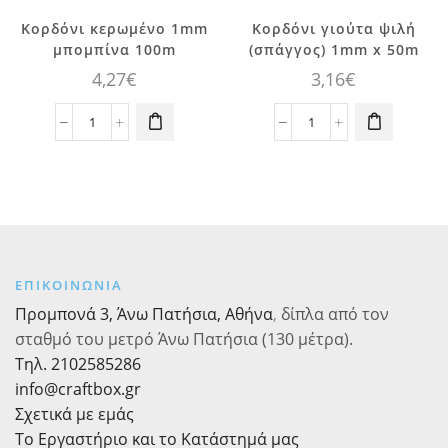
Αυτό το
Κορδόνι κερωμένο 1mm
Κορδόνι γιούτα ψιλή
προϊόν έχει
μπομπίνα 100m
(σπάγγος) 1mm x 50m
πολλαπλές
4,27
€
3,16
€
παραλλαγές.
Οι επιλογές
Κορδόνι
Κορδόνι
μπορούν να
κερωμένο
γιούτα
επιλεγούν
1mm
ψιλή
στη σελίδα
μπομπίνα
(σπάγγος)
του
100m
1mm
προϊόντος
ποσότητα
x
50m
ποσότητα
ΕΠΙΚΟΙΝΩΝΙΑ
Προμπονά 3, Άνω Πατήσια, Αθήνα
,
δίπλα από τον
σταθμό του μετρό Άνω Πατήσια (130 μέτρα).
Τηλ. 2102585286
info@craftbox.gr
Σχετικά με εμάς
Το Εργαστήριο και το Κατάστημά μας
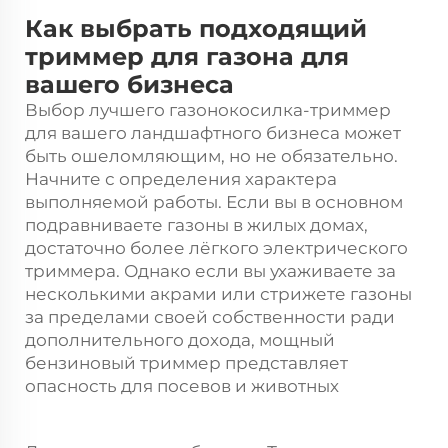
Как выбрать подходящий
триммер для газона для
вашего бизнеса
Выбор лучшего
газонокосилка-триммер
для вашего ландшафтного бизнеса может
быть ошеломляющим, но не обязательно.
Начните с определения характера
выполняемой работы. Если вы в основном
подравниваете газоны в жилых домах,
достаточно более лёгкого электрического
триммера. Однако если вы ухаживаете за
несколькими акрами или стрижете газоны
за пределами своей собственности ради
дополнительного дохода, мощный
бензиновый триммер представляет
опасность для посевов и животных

::::::::

§ TASK INSTRUCTIONS
Reproduce the data word for word, starting at its first line and ending at the line that contains "Το Εργαστήριο και το Κατάστημά μας", with both of those lines included. Leave the pictures out of your answer.

§ RESPONSE TO THE TASK
Αυτό το
Κορδόνι κερωμένο 1mm
Κορδόνι γιούτα ψιλή
προϊόν έχει
μπομπίνα 100m
(σπάγγος) 1mm x 50m
πολλαπλές
4,27
€
3,16
€
παραλλαγές.
Οι επιλογές
Κορδόνι
Κορδόνι
μπορούν να
κερωμένο
γιούτα
επιλεγούν
1mm
ψιλή
στη σελίδα
μπομπίνα
(σπάγγος)
του
100m
1mm
προϊόντος
ποσότητα
x
50m
ποσότητα
ΕΠΙΚΟΙΝΩΝΙΑ
Προμπονά 3, Άνω Πατήσια, Αθήνα
,
δίπλα από τον
σταθμό του μετρό Άνω Πατήσια (130 μέτρα).
Τηλ. 2102585286
info@craftbox.gr
Σχετικά με εμάς
Το Εργαστήριο και το Κατάστημά μας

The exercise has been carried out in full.